### Document passage
=== Section Start ===
Blackpool: Britain’s Coney Island
By Rick Steves
|British people flock to Blackpool to soak up the seaside resort’s atmosphere. Credit: Rick Steves|
I've had one caramel apple in the last decade. I ate it in Blackpool, leaning on a railing surveying the resort’s vast but mostly empty beach. Below me I studied a family spread out on a big blanket. It was cold. The sky was gray. They were bundled up but thoroughly on the beach and on vacation.
Blackpool, where many English people dream of retiring, is a wonderland of candy floss (that's British for cotton candy), cheap fish 'n chips, gambling salons, and schmaltzy variety shows.
England’s well-worn yet still glittering city of fun with a six-mile beach promenade is mostly ignored by American guidebooks. Located on the coast north of Liverpool, it’s the private playground of North England’s Flo and Andy Capps.
When I told Brits I was Blackpool-bound, their expressions soured and they asked, “Oh, God, why?” Because it’s the ears-pierced-while-you-wait, tipsy-toupee place that local widows and workers go to year after year to escape. Tacky, yes. Lowbrow, OK. But it’s as English as can be, and that’s why I like it. One thing's for sure, you'll see lots of people on vacation here...but hardly an American in sight.
Blackpool is dominated by the Blackpool Tower — a stubby version of its more famous Parisian cousin. This giant fun center, painted gold in 1994 to celebrate its 100th birthday, seems to grunt, “Have fun.” You pay about $30 to get in, and after that the fun is free. Work your way up through layer after layer of noisy entertainment: circus, bug zone, space world, dinosaur center, aquarium, and the silly house of horrors. Have a coffee break in the elegant ballroom festooned with golden oldies barely dancing to barely live music. The finale — at the tip of this 500-foot-tall symbol of Blackpool — is a smashing view, especially at sunset.
Hop a vintage trolley car to survey Blackpool’s beach promenade. The cars rattle constantly up and down the waterfront. Each of the three amusement piers has its own personality. Are you feeling sedate (north pier), young and frisky (central pier), or like a cowboy dragging a wagon full of children (south pier)?
Stroll the Promenade past a gauntlet of temptations doing whatever they can to get you to step inside. Huge arcade halls advertise free toilets and broadcast bingo numbers into the streets. The randy wind machine under a wax Marilyn Monroe blows at a steady gale, and the smell of fries, tobacco, and sugared pop-corn billows everywhere. Milk comes in raspberry or banana in this land where people under incredibly bad wigs look normal. I was told that I mustn’t leave without having my fortune told — about $5 per palm — by a Gypsy spiritualist.
=== Section End ===
### Data extract
=== Section Start ===
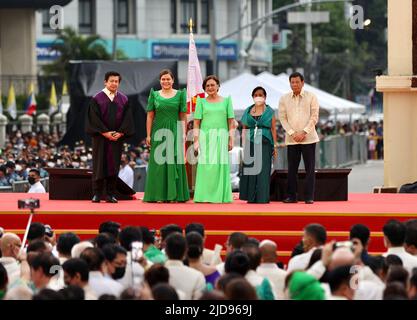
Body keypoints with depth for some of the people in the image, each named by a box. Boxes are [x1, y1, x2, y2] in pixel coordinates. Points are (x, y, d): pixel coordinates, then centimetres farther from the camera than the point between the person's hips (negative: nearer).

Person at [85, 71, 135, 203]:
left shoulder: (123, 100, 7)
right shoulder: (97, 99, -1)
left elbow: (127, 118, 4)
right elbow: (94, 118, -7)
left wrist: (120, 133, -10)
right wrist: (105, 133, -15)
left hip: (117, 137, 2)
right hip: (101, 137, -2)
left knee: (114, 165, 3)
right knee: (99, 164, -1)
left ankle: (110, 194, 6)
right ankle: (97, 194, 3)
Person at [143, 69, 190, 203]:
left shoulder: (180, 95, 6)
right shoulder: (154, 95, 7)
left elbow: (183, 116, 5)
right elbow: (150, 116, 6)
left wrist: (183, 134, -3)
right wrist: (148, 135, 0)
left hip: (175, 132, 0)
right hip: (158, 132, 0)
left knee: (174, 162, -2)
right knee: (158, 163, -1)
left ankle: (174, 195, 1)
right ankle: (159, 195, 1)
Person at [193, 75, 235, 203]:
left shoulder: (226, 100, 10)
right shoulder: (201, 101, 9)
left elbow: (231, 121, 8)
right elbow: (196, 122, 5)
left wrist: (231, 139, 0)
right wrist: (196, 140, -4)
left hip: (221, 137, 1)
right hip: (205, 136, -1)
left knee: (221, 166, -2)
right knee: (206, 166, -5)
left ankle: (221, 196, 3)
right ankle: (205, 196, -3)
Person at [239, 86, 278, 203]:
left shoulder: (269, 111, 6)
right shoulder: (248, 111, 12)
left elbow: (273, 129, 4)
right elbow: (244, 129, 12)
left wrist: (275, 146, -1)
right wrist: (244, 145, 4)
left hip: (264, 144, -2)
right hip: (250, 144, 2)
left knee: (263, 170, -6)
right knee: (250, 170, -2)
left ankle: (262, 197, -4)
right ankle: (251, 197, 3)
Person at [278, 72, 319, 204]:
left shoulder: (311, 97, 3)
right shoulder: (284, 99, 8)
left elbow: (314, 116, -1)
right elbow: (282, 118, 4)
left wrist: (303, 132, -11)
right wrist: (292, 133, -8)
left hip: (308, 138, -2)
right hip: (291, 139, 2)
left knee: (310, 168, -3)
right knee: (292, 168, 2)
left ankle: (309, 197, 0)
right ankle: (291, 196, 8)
=== Section End ===
=== Section Start ===
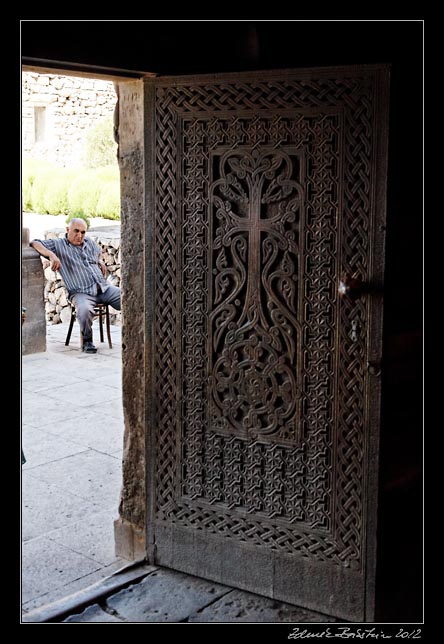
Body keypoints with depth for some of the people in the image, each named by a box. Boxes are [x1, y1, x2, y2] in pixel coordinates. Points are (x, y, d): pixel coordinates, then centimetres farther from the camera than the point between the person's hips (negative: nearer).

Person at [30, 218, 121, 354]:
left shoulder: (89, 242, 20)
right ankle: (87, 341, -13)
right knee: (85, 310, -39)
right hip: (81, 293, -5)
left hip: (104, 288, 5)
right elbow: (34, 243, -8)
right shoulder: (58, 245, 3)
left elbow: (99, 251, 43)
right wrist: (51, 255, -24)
=== Section End ===
=== Section Start ===
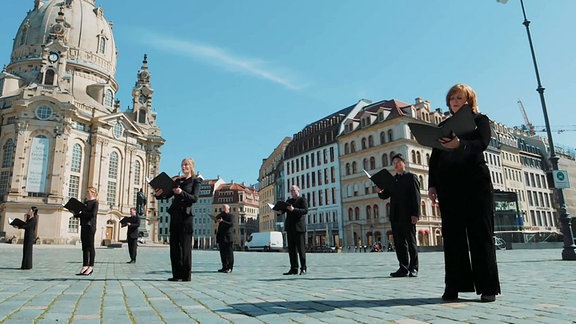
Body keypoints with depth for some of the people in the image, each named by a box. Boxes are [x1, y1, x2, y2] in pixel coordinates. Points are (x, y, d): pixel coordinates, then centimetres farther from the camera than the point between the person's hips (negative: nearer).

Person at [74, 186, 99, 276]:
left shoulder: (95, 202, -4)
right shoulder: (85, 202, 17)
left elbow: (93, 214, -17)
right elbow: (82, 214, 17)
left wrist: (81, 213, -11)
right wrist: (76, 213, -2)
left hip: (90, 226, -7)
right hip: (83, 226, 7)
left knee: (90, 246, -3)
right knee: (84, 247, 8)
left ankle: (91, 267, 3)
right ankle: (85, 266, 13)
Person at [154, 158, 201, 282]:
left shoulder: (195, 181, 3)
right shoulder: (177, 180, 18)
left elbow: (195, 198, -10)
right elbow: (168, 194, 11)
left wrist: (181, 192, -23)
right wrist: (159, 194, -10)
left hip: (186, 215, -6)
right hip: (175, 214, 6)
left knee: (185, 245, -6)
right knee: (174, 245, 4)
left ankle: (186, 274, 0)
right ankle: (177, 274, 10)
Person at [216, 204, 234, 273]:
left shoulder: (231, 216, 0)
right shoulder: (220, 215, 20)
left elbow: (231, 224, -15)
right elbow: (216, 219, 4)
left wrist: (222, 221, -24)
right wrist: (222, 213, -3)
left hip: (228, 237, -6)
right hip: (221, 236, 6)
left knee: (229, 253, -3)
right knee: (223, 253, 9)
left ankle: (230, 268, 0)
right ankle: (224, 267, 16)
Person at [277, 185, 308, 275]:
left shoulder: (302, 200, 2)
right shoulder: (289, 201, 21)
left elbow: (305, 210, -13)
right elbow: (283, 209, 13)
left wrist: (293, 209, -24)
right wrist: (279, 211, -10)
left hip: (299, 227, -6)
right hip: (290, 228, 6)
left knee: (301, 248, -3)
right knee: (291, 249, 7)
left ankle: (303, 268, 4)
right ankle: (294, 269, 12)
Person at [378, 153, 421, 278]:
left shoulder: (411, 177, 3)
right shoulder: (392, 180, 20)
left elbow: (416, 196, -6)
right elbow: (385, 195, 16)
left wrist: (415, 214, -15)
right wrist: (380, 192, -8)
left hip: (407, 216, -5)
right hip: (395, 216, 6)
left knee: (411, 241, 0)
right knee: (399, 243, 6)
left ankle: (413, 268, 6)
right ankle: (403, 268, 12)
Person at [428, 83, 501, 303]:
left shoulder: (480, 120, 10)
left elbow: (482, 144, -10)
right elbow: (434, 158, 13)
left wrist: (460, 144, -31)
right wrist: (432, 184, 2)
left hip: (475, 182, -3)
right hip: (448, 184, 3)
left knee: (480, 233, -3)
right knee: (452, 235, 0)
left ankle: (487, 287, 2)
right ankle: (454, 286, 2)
=== Section End ===
In the Blackpool travel piece, list the layers of entertainment named for the Blackpool Tower that visitors work their way up through.

- circus
- bug zone
- space world
- dinosaur center
- aquarium
- silly house of horrors